Nascimento: Eddie, I was always amazed by your talent for music in general and the way it naturally flows from you, and for me, one of the greatest examples of this gift is with the electric drill on “Poundcake.” Therefore, I’d like to know how exactly did that idea of using a drill as a guitar riff come? Did you hear the noise from it and figure out its note, and then build a riff with it? Thank you!
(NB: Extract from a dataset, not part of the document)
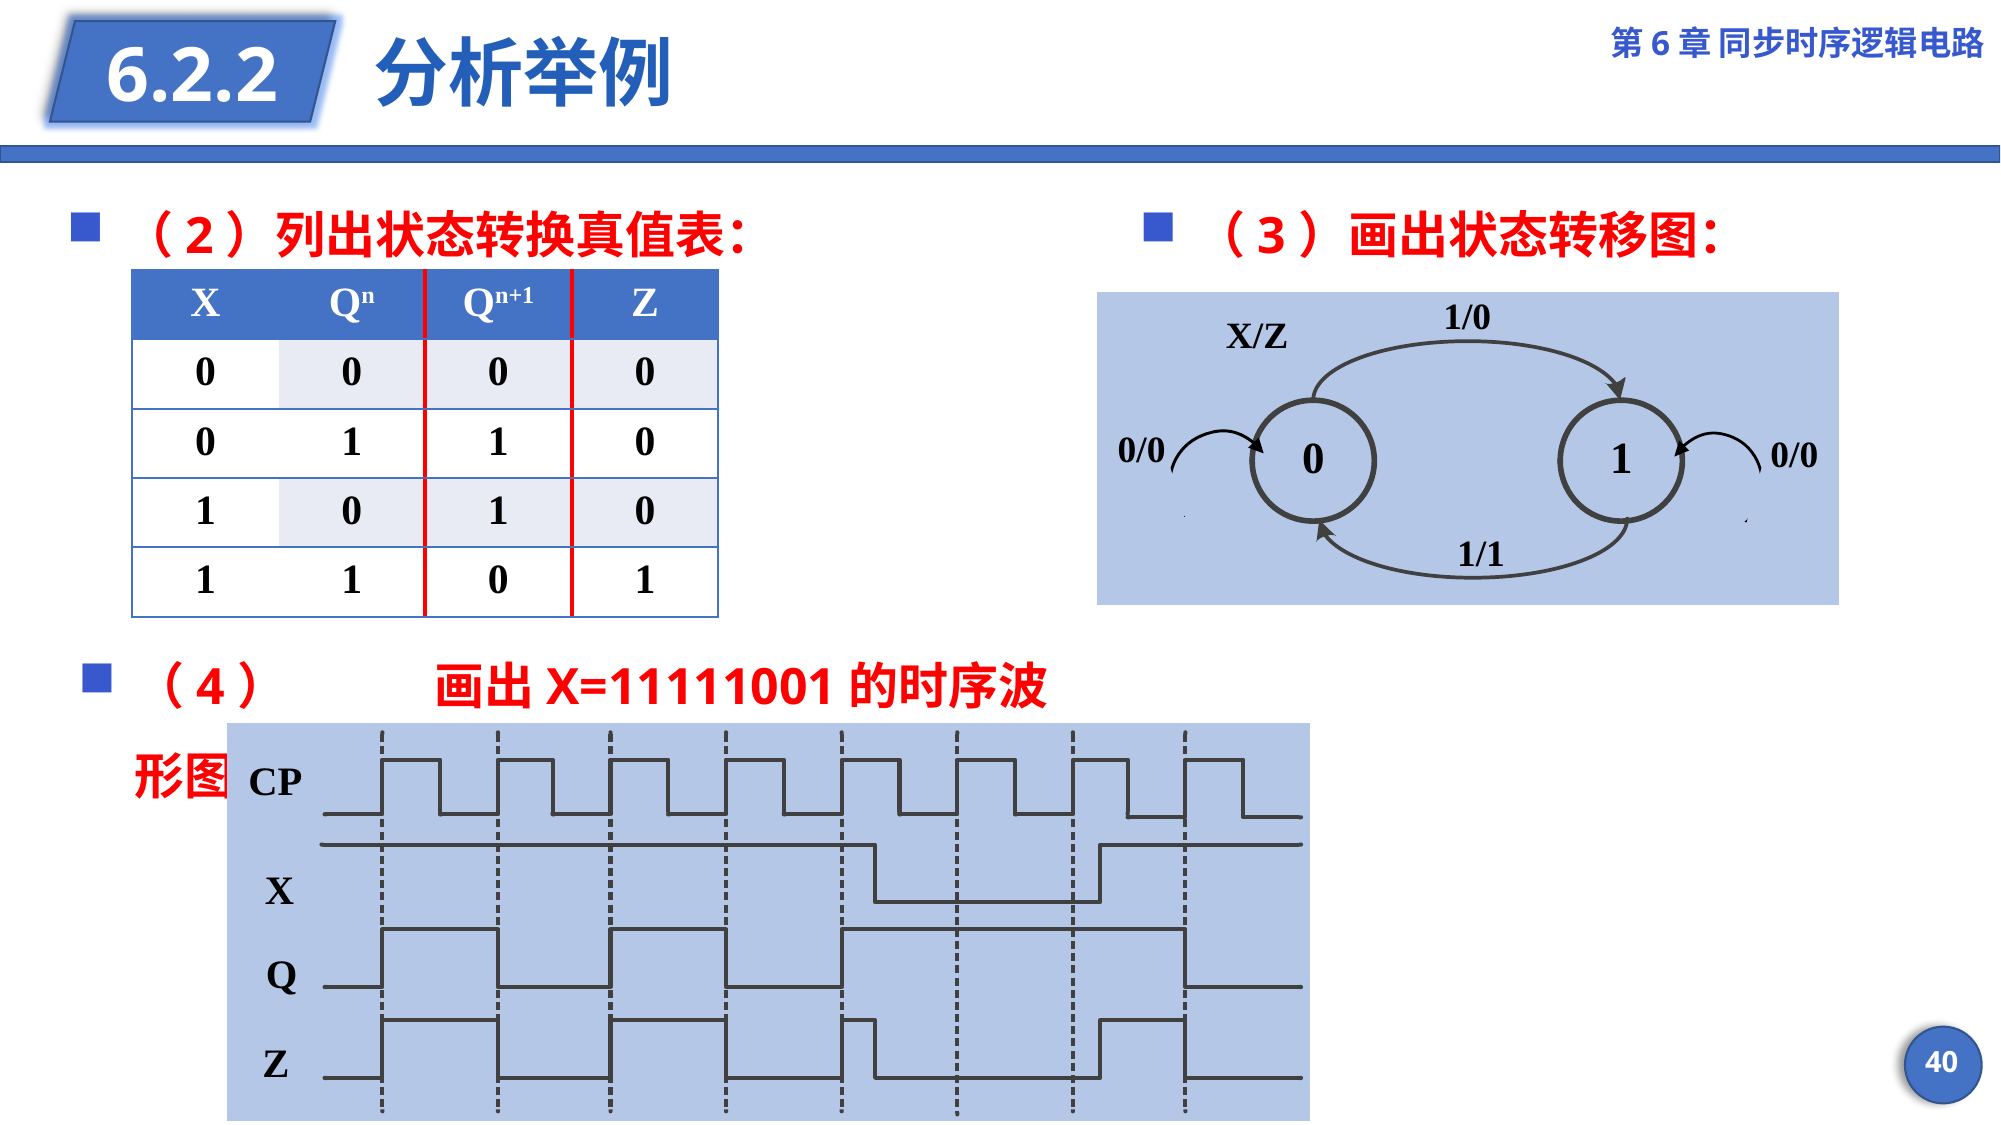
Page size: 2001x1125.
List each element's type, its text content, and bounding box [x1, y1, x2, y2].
Thank you for your question and your compliment. The drill on the “Poundcake” was a complete fluke/creative accident. We were playing, and I always like to play in the control room because I hate wearing headphones. Ken Deanne, who was my maintenance tech for my studio at the time, happened to be replacing a piece of outboard gear behind me while we were playing. He left the drill laying right in front of me as he was going to grab a replacement piece of gear. As I am sure you know, a guitar pickup is very similar to a microphone. I happened to grab the drill, and by sheer luck it was in the same key as the song. So I asked Alex to start “Poundcake” again from the beginning, and I used the drill over the pickup and scraped it on the strings for the intro. I also used it for a second or two during the song’s solo. It’s just one of those funny unplanned things that happen every so often. Since it was on the record, I ended up using the same drill every time we played the song live. I hope that answers your question, Helio.